Siobhan Dowd's final novel, SOLACE OF THE ROAD, provided an excellent read for the flight over from Houston to a rainy Kansas City. Holly is unhappy with her placement in a foster home with Ray and Fiona. When she finds Fiona's wig, left from her recovery from breast cancer, Holly is transformed to Solace, an assured older teen, one who hits the road. Solace is heading to Ireland to find her Mam, a mother who was separated from Holly years before. The road is a long and arduous trip occasionally lightened by helpful strangers who offer a ride, something to eat, some advice. As Holly moves further from her foster home, she begins to confront the truth about her mother and their separation. She also comes to understand that the wig can only cover up so much of who she is at heart.
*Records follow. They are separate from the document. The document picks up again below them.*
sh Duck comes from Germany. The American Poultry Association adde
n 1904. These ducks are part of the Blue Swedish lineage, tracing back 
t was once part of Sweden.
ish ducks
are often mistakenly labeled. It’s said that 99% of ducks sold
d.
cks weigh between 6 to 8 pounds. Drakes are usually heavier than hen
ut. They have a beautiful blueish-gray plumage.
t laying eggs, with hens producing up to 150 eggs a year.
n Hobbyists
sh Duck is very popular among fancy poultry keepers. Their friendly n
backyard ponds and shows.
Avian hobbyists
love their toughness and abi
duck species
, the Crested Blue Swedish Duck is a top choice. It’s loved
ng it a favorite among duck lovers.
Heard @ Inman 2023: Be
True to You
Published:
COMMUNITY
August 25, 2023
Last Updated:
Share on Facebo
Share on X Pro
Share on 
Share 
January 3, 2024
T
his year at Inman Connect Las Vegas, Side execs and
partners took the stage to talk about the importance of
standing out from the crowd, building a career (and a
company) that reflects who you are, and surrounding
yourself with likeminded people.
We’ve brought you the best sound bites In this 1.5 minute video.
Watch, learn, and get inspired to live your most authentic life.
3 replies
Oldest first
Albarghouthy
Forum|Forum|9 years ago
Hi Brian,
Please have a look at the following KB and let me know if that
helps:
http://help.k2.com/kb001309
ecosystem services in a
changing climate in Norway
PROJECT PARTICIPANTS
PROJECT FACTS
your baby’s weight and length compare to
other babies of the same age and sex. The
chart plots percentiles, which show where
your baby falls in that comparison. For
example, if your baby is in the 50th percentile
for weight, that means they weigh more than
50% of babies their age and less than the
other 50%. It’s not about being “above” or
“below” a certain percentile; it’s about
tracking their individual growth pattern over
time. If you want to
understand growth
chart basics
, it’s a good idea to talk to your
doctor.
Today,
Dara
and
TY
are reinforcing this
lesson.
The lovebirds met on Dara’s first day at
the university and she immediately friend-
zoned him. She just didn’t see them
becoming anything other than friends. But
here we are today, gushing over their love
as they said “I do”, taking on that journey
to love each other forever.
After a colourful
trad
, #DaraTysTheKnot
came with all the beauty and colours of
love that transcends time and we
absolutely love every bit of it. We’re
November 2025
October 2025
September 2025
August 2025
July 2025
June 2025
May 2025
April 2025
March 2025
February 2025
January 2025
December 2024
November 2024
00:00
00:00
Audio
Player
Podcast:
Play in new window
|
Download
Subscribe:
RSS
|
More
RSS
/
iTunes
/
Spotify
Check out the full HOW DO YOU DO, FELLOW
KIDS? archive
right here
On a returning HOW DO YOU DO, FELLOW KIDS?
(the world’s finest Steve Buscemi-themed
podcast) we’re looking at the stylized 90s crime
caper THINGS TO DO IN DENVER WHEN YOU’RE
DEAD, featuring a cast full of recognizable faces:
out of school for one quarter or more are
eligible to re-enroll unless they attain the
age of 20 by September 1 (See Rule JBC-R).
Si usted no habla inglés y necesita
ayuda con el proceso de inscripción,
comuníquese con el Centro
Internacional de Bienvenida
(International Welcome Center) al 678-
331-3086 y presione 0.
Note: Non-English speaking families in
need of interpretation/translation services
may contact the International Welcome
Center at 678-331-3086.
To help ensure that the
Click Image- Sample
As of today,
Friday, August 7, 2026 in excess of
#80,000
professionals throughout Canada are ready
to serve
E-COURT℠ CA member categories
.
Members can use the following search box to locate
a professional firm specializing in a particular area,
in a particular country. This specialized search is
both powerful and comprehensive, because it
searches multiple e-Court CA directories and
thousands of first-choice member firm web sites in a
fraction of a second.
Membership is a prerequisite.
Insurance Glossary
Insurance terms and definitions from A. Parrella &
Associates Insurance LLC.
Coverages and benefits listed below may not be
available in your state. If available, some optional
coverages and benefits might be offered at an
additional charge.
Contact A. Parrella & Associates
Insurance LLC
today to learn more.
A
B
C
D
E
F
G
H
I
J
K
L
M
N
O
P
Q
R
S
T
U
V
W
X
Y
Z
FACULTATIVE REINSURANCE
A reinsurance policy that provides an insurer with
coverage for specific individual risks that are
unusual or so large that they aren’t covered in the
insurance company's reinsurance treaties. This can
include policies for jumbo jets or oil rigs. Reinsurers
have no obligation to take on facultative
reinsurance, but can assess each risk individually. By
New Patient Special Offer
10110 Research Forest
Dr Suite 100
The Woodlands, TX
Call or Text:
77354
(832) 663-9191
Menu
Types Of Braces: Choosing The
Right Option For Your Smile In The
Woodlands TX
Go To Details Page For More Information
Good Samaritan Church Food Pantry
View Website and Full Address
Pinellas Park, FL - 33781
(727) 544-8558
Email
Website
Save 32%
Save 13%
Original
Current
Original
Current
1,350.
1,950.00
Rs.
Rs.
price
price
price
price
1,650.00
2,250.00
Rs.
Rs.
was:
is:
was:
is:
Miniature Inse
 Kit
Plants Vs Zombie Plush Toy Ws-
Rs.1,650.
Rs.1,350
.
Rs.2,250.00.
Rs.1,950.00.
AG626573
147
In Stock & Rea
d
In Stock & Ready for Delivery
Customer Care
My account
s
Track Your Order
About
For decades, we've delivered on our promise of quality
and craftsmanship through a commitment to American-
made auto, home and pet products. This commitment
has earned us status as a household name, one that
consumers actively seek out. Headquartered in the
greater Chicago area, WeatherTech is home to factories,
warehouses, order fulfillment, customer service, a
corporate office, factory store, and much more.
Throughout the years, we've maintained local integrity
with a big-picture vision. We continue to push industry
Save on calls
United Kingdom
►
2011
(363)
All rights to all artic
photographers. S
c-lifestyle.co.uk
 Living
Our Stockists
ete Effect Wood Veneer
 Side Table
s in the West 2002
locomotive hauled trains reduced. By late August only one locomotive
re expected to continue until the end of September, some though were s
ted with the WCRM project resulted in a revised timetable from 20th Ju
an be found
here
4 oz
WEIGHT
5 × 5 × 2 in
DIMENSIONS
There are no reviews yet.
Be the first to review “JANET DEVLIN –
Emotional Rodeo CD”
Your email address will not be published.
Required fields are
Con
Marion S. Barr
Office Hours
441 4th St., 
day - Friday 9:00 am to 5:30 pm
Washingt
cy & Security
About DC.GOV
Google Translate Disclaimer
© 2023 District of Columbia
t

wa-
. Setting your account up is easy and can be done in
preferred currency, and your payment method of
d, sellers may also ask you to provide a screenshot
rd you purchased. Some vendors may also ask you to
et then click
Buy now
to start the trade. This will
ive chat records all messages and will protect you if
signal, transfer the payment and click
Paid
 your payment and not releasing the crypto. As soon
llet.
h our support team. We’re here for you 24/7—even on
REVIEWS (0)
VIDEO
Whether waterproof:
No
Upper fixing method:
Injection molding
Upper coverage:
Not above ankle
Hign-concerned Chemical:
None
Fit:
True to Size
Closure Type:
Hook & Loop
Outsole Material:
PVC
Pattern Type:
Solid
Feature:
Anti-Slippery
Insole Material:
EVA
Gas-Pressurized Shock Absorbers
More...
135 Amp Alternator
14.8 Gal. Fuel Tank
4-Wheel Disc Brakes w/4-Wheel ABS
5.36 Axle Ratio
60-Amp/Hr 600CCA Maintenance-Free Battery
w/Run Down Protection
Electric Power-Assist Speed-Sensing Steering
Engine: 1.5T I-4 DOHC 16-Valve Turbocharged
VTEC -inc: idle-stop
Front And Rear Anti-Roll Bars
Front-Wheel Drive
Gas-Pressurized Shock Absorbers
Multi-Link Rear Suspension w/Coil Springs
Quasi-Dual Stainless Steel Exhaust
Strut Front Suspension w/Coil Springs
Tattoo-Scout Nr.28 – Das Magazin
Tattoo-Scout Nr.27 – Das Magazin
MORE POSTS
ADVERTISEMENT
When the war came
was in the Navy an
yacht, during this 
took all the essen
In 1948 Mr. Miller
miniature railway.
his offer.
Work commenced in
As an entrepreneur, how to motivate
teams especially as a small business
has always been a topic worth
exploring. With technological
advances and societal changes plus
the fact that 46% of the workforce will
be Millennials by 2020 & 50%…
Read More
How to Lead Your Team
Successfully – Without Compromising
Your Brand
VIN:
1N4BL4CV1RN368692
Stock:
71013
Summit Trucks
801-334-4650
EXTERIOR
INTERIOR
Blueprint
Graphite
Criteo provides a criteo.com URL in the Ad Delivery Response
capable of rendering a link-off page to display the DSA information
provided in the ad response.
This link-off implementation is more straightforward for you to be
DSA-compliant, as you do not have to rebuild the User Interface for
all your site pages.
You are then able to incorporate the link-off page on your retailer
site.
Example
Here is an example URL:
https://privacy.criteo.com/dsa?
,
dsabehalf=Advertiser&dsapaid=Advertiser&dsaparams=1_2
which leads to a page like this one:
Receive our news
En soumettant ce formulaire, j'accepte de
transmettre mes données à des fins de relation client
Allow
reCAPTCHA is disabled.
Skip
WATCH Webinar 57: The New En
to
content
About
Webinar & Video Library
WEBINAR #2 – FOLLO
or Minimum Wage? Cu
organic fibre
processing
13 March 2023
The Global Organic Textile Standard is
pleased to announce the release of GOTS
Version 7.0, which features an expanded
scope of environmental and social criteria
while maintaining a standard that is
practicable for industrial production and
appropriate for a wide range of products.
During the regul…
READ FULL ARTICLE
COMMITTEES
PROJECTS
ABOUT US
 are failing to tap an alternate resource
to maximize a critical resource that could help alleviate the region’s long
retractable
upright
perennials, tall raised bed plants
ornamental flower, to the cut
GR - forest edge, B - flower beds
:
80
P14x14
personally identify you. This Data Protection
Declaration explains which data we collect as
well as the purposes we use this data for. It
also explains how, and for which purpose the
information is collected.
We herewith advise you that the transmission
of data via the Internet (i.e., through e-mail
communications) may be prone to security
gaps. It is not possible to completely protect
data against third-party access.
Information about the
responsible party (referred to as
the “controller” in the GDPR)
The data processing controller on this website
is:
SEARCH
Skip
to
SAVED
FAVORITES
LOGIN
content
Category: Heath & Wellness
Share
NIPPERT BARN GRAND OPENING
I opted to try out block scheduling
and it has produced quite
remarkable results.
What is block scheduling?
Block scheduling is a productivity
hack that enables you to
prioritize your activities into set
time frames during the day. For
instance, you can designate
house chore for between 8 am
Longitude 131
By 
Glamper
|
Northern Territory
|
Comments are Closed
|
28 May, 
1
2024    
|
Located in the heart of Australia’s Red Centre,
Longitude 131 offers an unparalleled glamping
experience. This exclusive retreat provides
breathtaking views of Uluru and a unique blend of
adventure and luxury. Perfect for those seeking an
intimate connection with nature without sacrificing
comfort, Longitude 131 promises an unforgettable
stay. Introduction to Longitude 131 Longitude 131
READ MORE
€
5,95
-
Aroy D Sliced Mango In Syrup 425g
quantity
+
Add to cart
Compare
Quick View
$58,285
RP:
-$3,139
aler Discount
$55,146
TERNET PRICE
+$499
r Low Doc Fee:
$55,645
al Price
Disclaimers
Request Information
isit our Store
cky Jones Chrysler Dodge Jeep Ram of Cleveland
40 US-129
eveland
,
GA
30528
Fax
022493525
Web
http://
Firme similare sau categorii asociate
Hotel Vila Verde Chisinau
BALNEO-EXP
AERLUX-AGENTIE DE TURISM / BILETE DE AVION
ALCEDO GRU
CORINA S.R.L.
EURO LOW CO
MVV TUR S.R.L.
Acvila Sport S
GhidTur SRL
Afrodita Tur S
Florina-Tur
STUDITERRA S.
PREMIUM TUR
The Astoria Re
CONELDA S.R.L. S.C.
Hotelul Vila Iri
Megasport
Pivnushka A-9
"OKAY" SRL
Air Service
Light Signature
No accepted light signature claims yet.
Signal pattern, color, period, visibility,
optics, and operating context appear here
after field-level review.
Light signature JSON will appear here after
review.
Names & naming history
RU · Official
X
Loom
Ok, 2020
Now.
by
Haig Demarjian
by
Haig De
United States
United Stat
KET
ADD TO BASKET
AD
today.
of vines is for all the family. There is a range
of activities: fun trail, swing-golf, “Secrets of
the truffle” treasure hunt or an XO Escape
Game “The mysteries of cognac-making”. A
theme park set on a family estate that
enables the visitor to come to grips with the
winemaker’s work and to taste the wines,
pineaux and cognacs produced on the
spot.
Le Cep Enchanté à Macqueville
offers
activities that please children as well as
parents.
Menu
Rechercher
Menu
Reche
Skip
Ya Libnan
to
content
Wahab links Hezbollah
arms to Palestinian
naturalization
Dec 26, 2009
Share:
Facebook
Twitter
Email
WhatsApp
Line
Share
Dowd is a master storyteller as she has demonstrated in THE LONDON EYE MYSTERY, THE BOG CHILD. Her death a few years ago will leave a void in YA that is thoughtful and reflective and that creates such memorably quirky characters.
And a final observation, this is one of more than a handful of "road trip" books this year including ABSOLUTELY MAYBE, GOING BOVINE, and PUNKZILLA. Of course, I understand the use of the trip as a rite of passage of sorts. It is interesting to note that there are several standout books that employ this device.